• [PROBLEM REQUIREMENTS] Reproduce word for word the part of the Nollywood text that runs from "A salient question" up to and including "of all odds?".

• [EXCERPTED TEXT]

Furthermore, the RBV, which emphasises firm’s competitiveness is also relevant to Nigeria’s Nollywood industry. As discussed above, Nollywood has continued to flourish in spite of the CA of America’s ‘Hollywood’ and India’s ‘Bollywood’ in the global movie industry because Nigerian film entrepreneurs decided to reinvent an innovative and a flourishing style of film production and distribution that is flexible, cheap and appealing to the customers in Nigeria and across Africa (Ezeonu, 2013; Jedlowski, 2013). A number of studies noted that Nigeria’s Nollywood film industry is the third globally ranked movie industry producing an average of 2,000 movies annually (Evuleocha, 2008; Madichie, 2010). Besides, other scholars reported that Nollywood industry produces the second largest number of titles globally, and that in spite of the fact that it has less CA in the ‘global North’; it maintained very high CA in Sub-Saharan Africa including the global African diaspora. Consequently, it has eclipsed Hollywood and Bollywood across countries in Sub-Saharan African because its home videos dominate in the markets and they are widely featured on local screens (Jedlowski, 2013; Miller, 2012; Ondego, 2008; The Economist, 2010).
A salient question in this discourse is: How has the Nollywood industry been able to innovate, both technologically and structurally to enjoy CA in spite of all odds?

• [INPUT DATA]
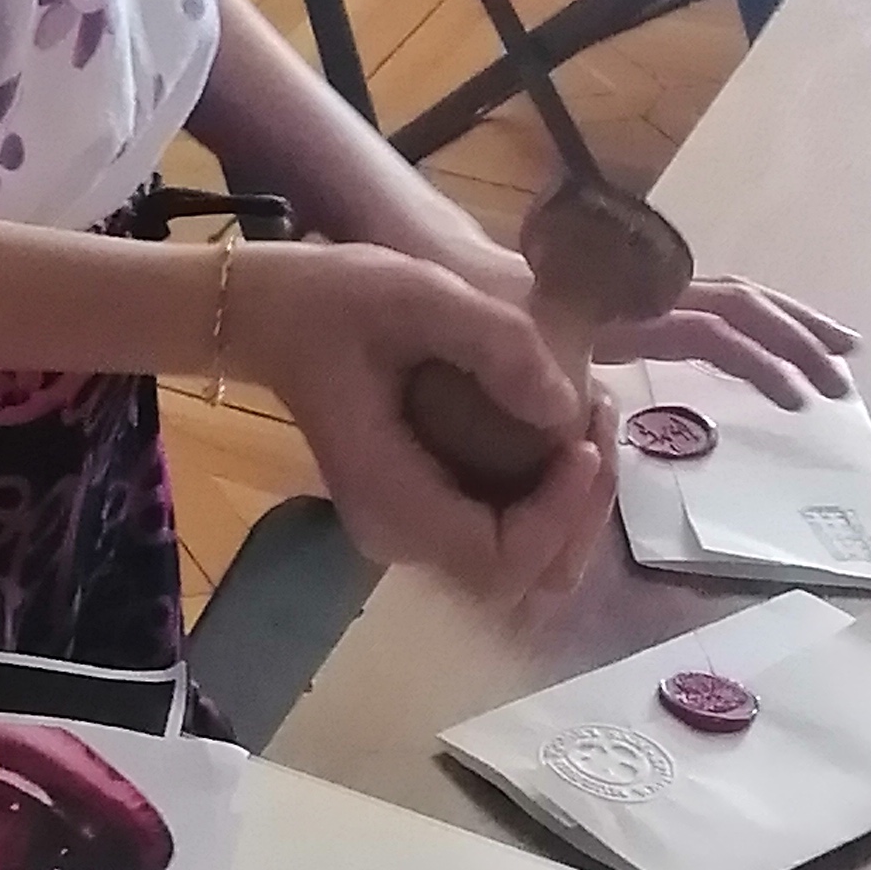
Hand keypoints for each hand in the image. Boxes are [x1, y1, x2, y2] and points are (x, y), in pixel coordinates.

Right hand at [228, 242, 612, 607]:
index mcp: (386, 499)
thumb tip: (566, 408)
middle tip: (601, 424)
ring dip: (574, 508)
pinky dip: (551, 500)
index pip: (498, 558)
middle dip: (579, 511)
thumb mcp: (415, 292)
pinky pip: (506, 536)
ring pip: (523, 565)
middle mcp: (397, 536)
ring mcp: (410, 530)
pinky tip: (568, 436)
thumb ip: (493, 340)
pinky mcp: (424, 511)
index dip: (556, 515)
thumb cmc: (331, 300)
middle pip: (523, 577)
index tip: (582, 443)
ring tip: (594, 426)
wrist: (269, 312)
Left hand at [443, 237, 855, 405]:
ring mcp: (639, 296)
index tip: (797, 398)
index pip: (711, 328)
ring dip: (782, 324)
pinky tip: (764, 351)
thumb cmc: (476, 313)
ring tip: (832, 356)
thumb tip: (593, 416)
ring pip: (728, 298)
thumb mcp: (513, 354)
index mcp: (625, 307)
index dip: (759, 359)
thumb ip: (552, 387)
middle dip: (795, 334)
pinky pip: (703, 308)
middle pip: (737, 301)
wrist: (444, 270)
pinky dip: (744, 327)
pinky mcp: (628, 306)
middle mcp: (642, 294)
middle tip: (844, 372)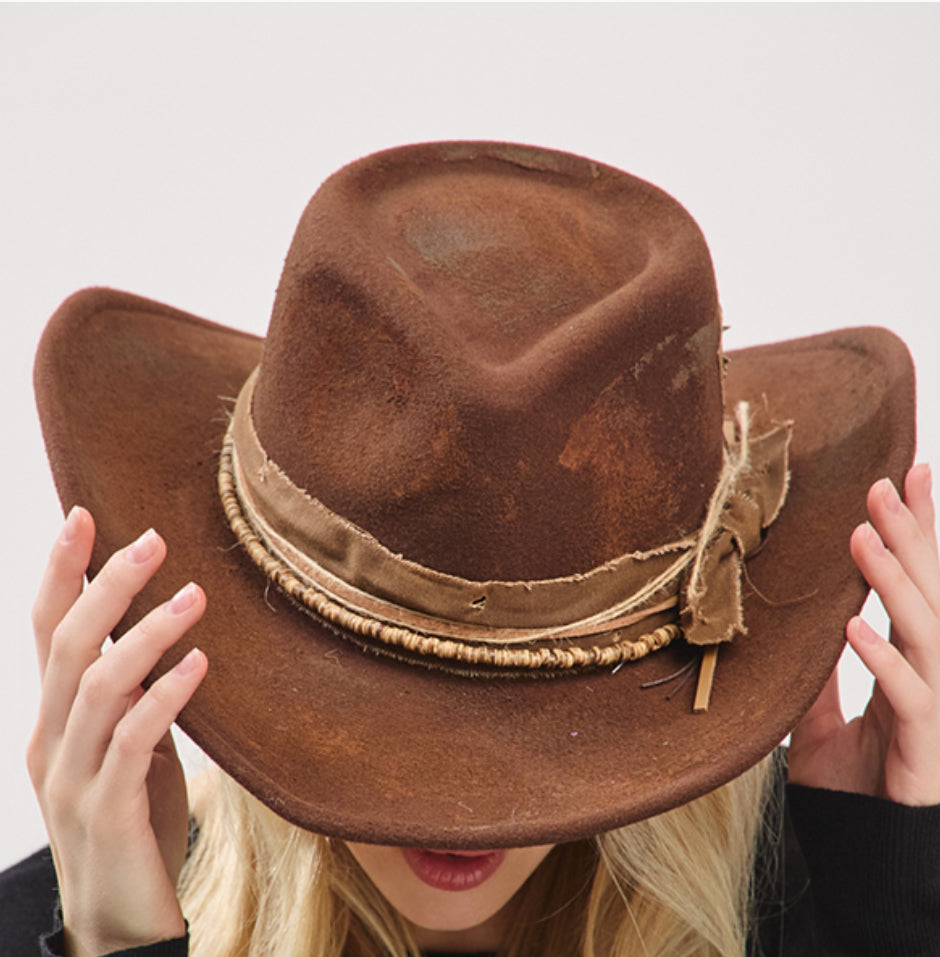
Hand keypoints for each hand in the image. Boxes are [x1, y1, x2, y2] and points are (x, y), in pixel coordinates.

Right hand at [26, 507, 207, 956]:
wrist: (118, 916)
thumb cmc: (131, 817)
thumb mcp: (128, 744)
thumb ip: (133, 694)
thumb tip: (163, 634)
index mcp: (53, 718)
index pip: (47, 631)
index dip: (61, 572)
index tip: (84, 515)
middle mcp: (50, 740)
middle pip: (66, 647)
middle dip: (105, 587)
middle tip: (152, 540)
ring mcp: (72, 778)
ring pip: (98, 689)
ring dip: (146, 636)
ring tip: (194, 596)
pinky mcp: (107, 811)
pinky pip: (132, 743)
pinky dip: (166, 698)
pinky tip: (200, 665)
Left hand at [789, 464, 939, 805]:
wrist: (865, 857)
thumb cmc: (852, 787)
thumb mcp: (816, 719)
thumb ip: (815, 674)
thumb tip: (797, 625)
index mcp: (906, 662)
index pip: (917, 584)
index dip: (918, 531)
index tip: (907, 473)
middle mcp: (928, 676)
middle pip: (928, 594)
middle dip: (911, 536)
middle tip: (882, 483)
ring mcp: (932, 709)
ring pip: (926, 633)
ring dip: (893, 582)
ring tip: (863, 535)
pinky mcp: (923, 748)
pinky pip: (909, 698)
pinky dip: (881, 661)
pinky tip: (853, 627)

• [TASK RESPONSE]
A salient question in this discourse is: How has the Nollywood industry been able to innovate, both technologically and structurally to enjoy CA in spite of all odds?